Layout records
################
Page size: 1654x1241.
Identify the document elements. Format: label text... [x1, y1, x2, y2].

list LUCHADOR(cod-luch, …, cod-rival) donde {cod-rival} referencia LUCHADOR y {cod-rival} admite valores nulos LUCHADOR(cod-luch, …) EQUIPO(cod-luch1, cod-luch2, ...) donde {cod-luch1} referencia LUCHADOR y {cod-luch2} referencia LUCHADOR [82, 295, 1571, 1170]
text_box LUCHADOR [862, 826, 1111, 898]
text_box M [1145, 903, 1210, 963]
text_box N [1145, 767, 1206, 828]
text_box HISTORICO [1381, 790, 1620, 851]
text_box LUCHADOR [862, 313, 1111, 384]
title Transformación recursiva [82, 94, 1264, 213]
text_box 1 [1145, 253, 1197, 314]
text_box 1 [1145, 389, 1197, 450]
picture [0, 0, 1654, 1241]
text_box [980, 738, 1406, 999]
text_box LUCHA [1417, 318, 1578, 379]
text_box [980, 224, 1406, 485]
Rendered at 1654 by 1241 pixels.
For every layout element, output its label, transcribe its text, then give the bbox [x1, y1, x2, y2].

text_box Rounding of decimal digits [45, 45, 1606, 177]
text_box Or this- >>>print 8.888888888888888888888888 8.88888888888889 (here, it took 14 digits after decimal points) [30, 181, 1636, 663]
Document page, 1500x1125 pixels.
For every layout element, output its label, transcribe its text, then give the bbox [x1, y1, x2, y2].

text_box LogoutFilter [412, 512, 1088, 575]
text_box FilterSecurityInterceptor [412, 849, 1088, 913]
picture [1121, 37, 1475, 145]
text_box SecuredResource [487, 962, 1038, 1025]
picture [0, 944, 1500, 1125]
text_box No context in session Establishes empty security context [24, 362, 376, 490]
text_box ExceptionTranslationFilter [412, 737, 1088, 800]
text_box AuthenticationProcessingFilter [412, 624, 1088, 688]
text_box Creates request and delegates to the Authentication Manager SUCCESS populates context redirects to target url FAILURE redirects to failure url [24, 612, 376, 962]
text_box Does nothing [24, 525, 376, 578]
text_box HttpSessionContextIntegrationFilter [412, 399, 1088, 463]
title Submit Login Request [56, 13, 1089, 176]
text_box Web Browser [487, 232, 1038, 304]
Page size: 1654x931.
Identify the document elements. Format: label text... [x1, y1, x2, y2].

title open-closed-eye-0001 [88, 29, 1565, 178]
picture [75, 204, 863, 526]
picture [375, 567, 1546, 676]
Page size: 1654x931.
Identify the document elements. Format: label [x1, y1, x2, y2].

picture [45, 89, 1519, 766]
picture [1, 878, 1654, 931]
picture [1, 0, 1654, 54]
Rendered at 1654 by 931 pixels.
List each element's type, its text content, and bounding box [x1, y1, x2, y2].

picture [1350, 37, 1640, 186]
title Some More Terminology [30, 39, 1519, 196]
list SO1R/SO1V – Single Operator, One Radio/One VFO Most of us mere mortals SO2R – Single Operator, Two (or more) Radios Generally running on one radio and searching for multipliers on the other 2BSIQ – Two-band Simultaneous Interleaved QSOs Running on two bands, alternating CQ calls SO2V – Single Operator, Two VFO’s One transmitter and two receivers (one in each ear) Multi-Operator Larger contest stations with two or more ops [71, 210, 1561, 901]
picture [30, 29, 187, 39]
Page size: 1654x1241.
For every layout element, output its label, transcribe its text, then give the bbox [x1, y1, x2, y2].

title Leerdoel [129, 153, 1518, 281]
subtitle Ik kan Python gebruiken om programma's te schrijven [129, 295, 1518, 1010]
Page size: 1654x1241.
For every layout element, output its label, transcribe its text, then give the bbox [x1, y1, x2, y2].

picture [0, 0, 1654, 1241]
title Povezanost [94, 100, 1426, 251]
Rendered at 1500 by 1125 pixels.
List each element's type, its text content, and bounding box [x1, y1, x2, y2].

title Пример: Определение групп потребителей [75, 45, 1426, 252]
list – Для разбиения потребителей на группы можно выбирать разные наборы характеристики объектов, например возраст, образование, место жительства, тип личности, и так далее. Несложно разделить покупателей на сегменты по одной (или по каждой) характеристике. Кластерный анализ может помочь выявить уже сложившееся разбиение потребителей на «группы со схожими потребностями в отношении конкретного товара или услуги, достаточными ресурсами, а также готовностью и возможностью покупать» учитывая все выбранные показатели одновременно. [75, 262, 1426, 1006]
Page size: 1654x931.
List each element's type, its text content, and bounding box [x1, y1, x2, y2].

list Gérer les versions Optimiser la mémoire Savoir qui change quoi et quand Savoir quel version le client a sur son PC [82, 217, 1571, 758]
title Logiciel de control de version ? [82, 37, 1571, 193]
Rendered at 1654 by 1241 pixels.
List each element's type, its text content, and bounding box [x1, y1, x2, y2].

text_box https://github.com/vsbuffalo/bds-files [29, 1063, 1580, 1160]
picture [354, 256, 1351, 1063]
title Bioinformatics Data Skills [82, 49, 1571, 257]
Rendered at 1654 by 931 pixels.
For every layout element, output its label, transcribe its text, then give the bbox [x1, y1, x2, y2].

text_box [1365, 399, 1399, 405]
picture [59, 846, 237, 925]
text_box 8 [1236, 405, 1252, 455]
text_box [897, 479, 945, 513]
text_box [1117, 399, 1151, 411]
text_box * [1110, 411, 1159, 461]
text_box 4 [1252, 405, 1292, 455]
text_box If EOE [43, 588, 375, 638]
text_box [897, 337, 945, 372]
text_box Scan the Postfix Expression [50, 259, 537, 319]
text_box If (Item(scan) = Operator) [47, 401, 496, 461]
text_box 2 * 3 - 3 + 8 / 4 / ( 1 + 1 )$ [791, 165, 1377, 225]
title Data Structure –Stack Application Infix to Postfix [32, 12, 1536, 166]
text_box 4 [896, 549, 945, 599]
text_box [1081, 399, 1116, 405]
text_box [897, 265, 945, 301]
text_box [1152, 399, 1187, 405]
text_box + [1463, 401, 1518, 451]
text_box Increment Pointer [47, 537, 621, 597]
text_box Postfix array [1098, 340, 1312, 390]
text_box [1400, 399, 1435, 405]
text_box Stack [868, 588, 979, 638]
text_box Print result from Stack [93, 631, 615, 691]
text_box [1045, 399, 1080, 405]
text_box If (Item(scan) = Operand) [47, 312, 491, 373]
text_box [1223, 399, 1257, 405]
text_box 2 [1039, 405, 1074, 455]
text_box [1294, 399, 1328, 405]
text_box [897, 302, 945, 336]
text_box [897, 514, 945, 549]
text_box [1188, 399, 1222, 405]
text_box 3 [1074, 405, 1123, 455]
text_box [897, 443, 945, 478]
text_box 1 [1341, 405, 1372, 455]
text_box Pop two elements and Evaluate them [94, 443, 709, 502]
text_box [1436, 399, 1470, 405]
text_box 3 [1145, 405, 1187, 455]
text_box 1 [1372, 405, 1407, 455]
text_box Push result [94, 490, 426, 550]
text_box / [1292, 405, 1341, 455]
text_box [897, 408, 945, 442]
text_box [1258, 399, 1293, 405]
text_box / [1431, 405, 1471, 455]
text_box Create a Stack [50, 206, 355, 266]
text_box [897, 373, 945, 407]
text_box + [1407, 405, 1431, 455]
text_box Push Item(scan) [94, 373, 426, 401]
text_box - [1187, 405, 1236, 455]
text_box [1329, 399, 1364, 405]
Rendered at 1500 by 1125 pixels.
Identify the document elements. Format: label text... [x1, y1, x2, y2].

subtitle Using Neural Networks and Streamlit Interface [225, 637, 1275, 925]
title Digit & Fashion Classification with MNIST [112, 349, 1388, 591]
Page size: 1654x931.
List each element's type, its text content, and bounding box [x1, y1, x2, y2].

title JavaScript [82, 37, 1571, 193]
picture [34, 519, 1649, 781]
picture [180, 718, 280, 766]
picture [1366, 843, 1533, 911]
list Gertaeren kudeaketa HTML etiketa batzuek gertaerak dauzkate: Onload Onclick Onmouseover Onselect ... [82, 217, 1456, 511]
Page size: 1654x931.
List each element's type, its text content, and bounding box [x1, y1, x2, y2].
################
TASK: In the records, rewrite everything from the line containing "Document page, 1500x1125 pixels." down to the line containing "text_box SecuredResource [487, 962, 1038, 1025]", putting "bounding box" in place of "bbox" and changing nothing else. Give only those lines.

CORRECT ANSWER:
Document page, 1500x1125 pixels.
For every layout element, output its label, transcribe its text, then give the bounding box [x1, y1, x2, y2].

text_box LogoutFilter [412, 512, 1088, 575]
text_box FilterSecurityInterceptor [412, 849, 1088, 913]
picture [1121, 37, 1475, 145]
text_box SecuredResource [487, 962, 1038, 1025]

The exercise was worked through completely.